Transcribed page text:
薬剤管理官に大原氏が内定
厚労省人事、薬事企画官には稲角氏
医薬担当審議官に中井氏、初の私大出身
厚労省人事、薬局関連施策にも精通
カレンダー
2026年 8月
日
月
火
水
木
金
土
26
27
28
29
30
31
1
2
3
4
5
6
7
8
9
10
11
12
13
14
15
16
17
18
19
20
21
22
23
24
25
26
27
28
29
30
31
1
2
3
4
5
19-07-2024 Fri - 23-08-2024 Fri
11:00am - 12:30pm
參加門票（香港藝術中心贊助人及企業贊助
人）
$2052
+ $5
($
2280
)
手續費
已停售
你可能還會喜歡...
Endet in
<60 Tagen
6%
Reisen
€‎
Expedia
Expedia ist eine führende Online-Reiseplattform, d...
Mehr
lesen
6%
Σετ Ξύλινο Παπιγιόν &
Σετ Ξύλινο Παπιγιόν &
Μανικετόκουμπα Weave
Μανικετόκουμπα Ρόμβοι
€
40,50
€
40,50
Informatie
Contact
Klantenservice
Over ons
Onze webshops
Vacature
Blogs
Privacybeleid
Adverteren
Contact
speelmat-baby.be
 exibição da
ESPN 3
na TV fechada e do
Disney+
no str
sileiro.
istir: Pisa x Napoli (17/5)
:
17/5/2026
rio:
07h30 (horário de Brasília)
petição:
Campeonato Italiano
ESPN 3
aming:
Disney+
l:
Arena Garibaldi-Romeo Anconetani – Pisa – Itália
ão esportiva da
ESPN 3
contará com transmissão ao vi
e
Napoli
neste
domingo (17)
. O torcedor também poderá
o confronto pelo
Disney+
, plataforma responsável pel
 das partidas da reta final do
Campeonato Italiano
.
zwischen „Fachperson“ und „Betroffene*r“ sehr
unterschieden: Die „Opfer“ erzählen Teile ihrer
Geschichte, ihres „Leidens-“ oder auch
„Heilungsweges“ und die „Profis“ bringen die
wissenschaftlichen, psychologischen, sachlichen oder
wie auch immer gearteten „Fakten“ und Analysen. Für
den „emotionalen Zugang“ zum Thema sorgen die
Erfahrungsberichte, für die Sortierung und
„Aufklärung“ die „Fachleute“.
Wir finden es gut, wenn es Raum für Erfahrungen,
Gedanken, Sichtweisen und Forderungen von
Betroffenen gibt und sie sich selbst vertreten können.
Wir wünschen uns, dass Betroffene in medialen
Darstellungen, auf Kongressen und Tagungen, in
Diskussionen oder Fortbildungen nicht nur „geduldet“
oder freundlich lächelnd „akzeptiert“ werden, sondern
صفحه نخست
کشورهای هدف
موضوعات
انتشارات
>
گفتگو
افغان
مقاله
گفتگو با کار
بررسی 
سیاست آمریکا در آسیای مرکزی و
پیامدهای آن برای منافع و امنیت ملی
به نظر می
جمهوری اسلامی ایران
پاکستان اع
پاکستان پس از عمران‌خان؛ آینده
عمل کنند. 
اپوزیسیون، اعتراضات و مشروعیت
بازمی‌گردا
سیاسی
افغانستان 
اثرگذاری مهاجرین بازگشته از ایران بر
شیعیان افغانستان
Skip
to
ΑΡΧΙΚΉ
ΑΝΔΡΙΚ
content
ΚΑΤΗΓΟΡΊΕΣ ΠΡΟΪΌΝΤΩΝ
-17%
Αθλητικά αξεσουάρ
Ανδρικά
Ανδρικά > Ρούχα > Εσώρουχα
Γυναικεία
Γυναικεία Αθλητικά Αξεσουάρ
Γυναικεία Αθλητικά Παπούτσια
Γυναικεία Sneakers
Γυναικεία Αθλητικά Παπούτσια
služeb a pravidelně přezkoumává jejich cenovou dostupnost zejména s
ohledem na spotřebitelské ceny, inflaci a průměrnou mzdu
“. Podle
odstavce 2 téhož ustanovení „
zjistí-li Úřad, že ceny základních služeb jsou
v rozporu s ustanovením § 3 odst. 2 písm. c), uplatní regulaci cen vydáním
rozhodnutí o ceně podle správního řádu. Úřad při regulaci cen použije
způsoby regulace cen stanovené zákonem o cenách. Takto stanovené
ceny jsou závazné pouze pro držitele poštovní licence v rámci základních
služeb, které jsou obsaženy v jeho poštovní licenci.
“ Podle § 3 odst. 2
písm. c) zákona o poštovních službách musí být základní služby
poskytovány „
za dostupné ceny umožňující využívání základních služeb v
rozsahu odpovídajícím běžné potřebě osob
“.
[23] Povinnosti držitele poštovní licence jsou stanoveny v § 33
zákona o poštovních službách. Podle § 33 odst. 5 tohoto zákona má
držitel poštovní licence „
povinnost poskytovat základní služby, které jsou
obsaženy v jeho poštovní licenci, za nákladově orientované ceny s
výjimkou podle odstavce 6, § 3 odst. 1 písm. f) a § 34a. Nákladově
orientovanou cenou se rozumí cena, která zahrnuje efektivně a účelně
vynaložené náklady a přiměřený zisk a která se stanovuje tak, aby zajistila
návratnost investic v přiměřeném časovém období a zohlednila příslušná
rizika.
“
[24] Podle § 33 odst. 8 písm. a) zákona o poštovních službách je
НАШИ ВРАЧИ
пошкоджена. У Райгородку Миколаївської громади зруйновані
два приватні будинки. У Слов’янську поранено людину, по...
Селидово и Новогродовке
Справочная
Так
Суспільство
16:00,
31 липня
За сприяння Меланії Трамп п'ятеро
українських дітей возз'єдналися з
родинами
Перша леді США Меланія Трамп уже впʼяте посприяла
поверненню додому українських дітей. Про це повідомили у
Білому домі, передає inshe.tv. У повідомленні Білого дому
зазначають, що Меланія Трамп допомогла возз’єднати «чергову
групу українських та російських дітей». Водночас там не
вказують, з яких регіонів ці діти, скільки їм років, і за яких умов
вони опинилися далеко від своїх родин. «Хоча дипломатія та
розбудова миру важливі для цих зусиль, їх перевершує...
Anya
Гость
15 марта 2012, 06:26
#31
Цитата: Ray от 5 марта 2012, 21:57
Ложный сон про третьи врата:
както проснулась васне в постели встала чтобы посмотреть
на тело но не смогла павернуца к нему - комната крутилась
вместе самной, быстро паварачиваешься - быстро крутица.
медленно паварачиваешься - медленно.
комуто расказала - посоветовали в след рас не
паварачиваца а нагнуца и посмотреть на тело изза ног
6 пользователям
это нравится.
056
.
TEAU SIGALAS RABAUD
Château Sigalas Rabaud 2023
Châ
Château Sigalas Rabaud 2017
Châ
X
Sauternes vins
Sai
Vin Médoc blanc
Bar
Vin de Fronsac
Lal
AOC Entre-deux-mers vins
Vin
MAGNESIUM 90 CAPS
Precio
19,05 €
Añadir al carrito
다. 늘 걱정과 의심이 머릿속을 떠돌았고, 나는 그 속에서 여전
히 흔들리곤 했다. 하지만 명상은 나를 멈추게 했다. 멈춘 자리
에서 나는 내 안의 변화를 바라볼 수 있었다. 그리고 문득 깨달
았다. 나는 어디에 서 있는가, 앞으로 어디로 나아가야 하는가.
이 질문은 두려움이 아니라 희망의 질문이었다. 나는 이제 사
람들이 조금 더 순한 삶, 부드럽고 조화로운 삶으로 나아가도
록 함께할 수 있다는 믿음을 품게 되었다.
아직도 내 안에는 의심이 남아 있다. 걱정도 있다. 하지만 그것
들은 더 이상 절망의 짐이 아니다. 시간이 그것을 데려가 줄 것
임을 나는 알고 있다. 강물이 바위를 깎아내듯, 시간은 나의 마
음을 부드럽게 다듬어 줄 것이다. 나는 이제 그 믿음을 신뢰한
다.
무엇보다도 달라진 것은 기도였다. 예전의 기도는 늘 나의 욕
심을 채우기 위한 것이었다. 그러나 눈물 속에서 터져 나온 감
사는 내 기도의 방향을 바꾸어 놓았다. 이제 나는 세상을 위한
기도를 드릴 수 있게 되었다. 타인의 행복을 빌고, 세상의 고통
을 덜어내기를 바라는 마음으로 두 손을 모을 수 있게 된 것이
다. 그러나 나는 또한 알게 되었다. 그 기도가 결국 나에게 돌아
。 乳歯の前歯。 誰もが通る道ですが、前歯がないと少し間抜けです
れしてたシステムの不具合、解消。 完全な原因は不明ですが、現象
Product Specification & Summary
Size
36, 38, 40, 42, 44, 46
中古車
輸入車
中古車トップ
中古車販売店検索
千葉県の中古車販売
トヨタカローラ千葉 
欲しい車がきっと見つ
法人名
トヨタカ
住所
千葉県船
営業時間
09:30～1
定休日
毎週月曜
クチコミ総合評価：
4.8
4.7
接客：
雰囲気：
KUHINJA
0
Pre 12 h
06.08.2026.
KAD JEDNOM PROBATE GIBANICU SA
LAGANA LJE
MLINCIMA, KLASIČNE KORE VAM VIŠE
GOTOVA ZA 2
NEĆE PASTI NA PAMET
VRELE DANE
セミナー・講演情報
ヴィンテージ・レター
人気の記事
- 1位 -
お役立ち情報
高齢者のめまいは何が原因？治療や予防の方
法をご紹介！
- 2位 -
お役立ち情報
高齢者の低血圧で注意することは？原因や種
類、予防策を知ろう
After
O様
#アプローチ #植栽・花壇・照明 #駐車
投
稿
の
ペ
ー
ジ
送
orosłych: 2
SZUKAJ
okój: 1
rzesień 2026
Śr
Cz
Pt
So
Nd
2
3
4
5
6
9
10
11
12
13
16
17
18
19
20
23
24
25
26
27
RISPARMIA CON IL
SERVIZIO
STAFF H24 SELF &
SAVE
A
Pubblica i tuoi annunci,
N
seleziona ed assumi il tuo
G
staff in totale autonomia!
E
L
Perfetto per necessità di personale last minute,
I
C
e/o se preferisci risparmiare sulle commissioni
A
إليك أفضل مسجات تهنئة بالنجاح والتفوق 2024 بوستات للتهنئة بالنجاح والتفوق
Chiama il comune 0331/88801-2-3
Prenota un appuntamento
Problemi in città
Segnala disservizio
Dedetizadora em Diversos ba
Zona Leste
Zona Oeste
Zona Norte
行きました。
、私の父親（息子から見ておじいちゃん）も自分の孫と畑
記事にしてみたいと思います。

YOUR OBJECTIVE » Repeat the records above word for word, starting at the first line and ending at the line that contains "das partidas da reta final do", with both ends included.

SOLVED EXERCISE »
薬剤管理官に大原氏が内定
厚労省人事、薬事企画官には稲角氏
医薬担当審議官に中井氏、初の私大出身
厚労省人事、薬局関連施策にも精通
カレンダー
2026年 8月
日
月
火
水
木
金
土
26
27
28
29
30
31
1
2
3
4
5
6
7
8
9
10
11
12
13
14
15
16
17
18
19
20
21
22
23
24
25
26
27
28
29
30
31
1
2
3
4
5
19-07-2024 Fri - 23-08-2024 Fri
11:00am - 12:30pm
參加門票（香港藝術中心贊助人及企業贊助
人）
$2052
+ $5
($
2280
)
手續費
已停售
你可能還會喜歡...
Endet in
<60 Tagen
6%
Reisen
€‎
Expedia
Expedia ist eine führende Online-Reiseplattform, d...
Mehr
lesen
6%
Σετ Ξύλινο Παπιγιόν &
Σετ Ξύλινο Παπιγιόν &
Μανικετόκουμπα Weave
Μανικετόκουμπα Ρόμβοι
€
40,50
€
40,50
Informatie
Contact
Klantenservice
Over ons
Onze webshops
Vacature
Blogs
Privacybeleid
Adverteren
Contact
speelmat-baby.be
 exibição da
ESPN 3
na TV fechada e do
Disney+
no str
sileiro.
istir: Pisa x Napoli (17/5)
:
17/5/2026
rio:
07h30 (horário de Brasília)
petição:
Campeonato Italiano
ESPN 3
aming:
Disney+
l:
Arena Garibaldi-Romeo Anconetani – Pisa – Itália
ão esportiva da
ESPN 3
contará com transmissão ao vi
e
Napoli
neste
domingo (17)
. O torcedor também poderá
o confronto pelo
Disney+
, plataforma responsável pel
 das partidas da reta final do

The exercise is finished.